▸ **SOURCE EXTRACT**
^^^^^^^^^^^^^^^^
Why does anyone want to reside themselves to 1 gear


----------



## ASC1951 (16 Jul 2008)

hubgearfreak said:


> ?


It's a single malt whisky distilled, if memory serves, on the west coast of Skye. Most island malts are peaty but Talisker is extreme. "Carbolic" is a common description.

It's actually very good indeed.


----------



## hubgearfreak (16 Jul 2008)

ASC1951 said:


> Talisker is extreme. "Carbolic" is a common description.



i got that, hence my suggestion to use it a fuel. 



ASC1951 said:


> It's actually very good indeed.



it takes all sorts


----------



## Disgruntled Goat (16 Jul 2008)

Sweet bike, can't you just convert it back?


----------



## dodgy (16 Jul 2008)

That would look so much better with a silver coloured chain.

Dave.


----------



## k-dog (16 Jul 2008)

> Sweet bike, can't you just convert it back?



Nah, the guys earlier are right - it was always slightly too big.

I'm 6'1" but with a sligtly longer body than average. I had a 57cm frame before so thought I'd try this (when my alloy post got stuck in my steel frame over the winter - and when I tried to change saddle I couldn't put it down) but it is a fraction long. I really always wanted a 58cm Dyna-Tech but never found one - that didn't go for hundreds. I've always like them since I was a teenager and thought they were cool.

I'm going to get a Trek roadbike - been eyeing one up for a while and just recently I've got fed up with this bike - so that and a few other things are up for sale right now so I can get a 'normal' bike.


----------



## Greenbank (17 Jul 2008)

yenrod said:


> Fixed bikes...
> 
> Why does anyone want to reside themselves to 1 gear



A challenge?


----------
^^^^^^^^^^^^^^^^
▸ **COLLECTED DATA**
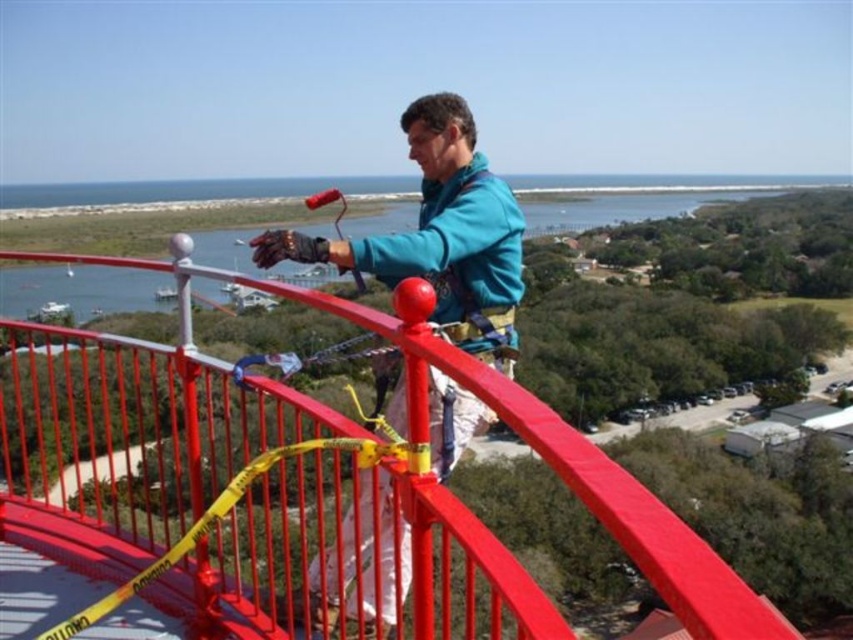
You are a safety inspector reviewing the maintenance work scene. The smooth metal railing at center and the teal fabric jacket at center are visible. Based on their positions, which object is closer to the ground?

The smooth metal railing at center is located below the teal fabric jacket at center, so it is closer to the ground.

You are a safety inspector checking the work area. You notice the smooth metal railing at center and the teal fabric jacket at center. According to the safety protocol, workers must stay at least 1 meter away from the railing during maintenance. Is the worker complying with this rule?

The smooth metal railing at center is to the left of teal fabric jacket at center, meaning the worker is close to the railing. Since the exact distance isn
^^^^^^^^^^^^^^^^
▸ **WHAT IS REQUIRED**
In the forum thread about riding a single gear, what size frame did k-dog have before?

▸ **RESPONSE TO THE EXERCISE**
A 57cm frame.